Opponents and proponents alike showed for a public meeting on August 28 in Golden, Colorado to share opinions on the Singletrack Sidewalks program, a project that would build accessible trails for beginner mountain bikers.
Singletrack sidewalks are intended mainly for youth as a more friendly way to try mountain biking or commute through their neighborhoods. The natural trail would be placed next to a sidewalk for most of its length, is generally flat, and would connect Zeta Street to Sixth Avenue in Golden.
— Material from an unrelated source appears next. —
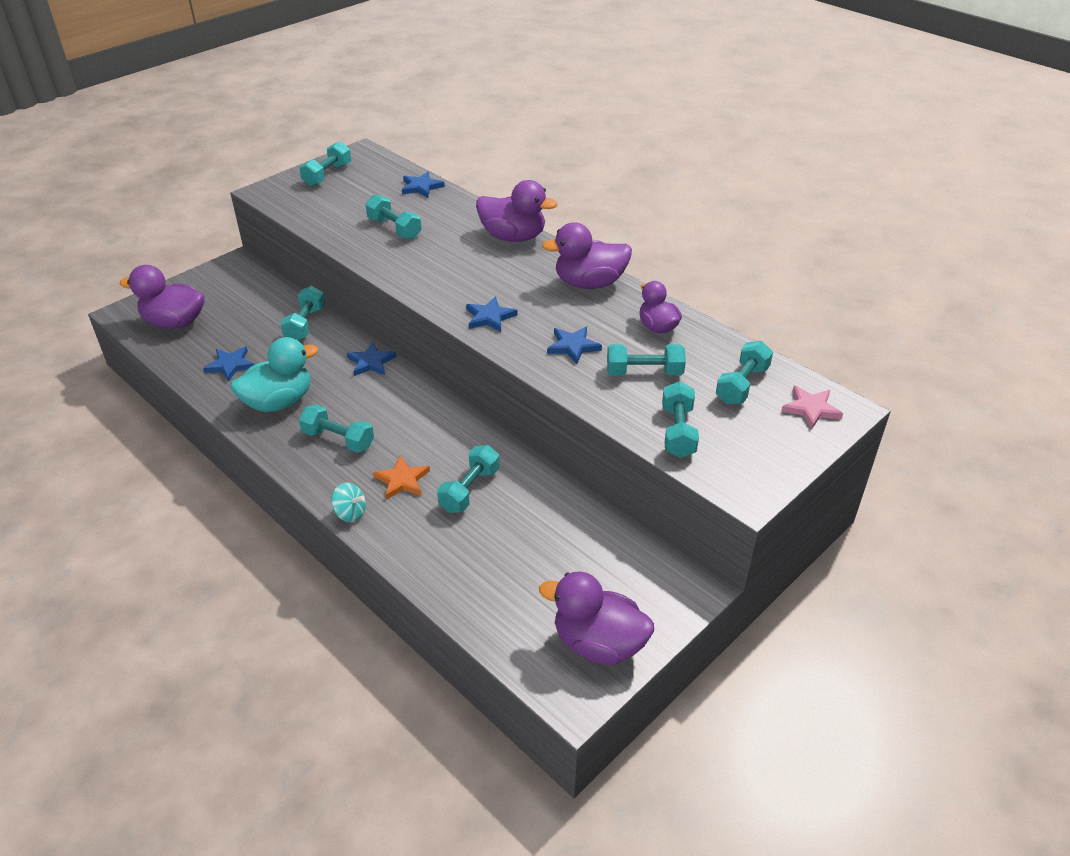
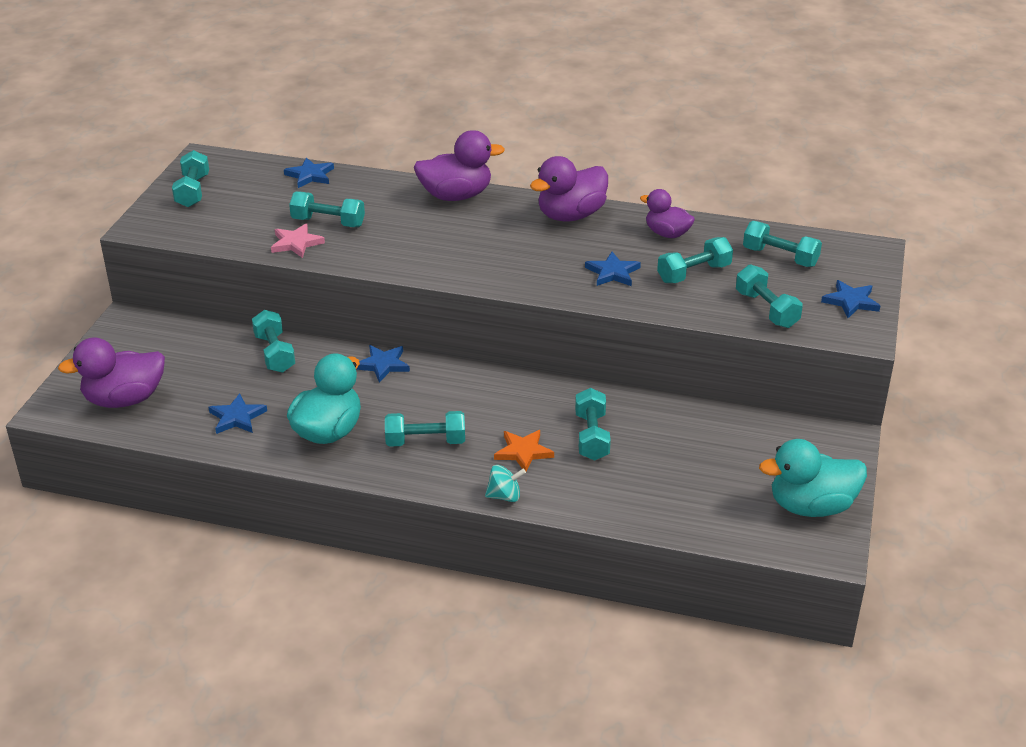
camera: 30 degrees left, 5 degrees down
blue star [466,297,517,332] -> blue star moved to [821,280,880,318]
purple duck [539,571,654,665] -> turquoise duck [759,439,867,517]
turquoise dumbbell [716,341,773,404] -> turquoise dumbbell turned 60 degrees counterclockwise [743,221,822,267]
pink star [781,386,843,429] -> pink star moved to [271,223,325,258]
In total, the six segments of trail are estimated to cover just over 1.25-miles in length.
Although the proposal seems fairly harmless, resistance and opposition formed quickly.
Negative impacts on the environment, increased traffic in the area, hiker or walker and biker conflict, noise pollution, and adults using the trail were all cited as concerns.
“There is a significant risk that the expert mountain bike community is going to use these trails and cause further destruction in the natural area,” said Patrick Vitry in an interview with Singletracks. He also cited concerns about wildlife.
“Building a trail through an erodible park where there are elk and deer that actively calve in that area is going to negatively impact the area.”
Vitry’s neighbors described him as an “avid cyclist.” He showed to the event to speak on behalf of the opposition group, Friends of Kinney Run.
“Some of the promises being made by the organization to build the trails don’t have the backing that they need or the commitment to maintain the trails,” said Vitry.
Traci Lacey, a resident of a local Golden neighborhood started the presentation for Friends of Kinney Run.
“We are not anti-mountain bikers, we are pro-open space and we want to preserve the natural habitat that surrounds our areas,” said Lacey before passing the microphone to Vitry.
“This is a redundant trail system. There’s a perfectly good path that goes down our neighborhood that anyone can use and doesn’t erode,” said Vitry referencing the paved Kinney Run bike path.
Although Vitry said he understood the type of trail being proposed, some of his comments during the presentation indicated otherwise.
“Let’s just hypothetically say that the word gets out on Facebook, that the best bike park in town is right here in the backside of Golden. Guess who’s going to be parking in your neighborhood?”
The Golden Giddyup says that the design of the trails will mitigate irresponsible trail users. It will be mostly flat, and sometimes rolling terrain, without long run outs, and with a lot of turns built in to slow riders down.
“A beginner trail can be designed in a way that has a lot of sinuosity, a lot of curvature, and that both makes it fun and interesting, but it also helps slow traffic, which is a concern I know a lot of folks have,” said Al Head of the Golden Giddyup.
These designs suggest it would cater to slower riders, although there is no foolproof way to ensure that irresponsible mountain bikers won’t ride it, as is the case with any trail.
Eagle, Colorado was one of the country’s first towns to build singletrack sidewalks in 2015 after it passed a unanimous vote. Luis Benitez, the director of the Colorado Outdoor Recreation Industry Office based out of Eagle, was at the meeting in Golden to speak favorably about Eagle’s experience with the project. He remembers talking to a young mountain biker who wanted trails that were more fun to ride versus a paved path.
“I’m sick and tired of my mom and dad posting pictures of them riding dirt, and I have to ride a sidewalk to school,” said Benitez, quoting the young mountain biker.
Benitez says the town was able to work through wildlife and cattle concerns to accommodate the project in Eagle as well.
The city of Golden is not setting a timeline to approve the project and is still accepting public input via the Guiding Golden website. Once the Parks, Recreation, and Museums Advisory Board has enough input, they will make a recommendation to the city council. The board will continue to investigate possible environmental and economic impact before making a decision.
A study session open to the public, but without public input will be held on September 11 and a board meeting that allows public input will be held on September 18.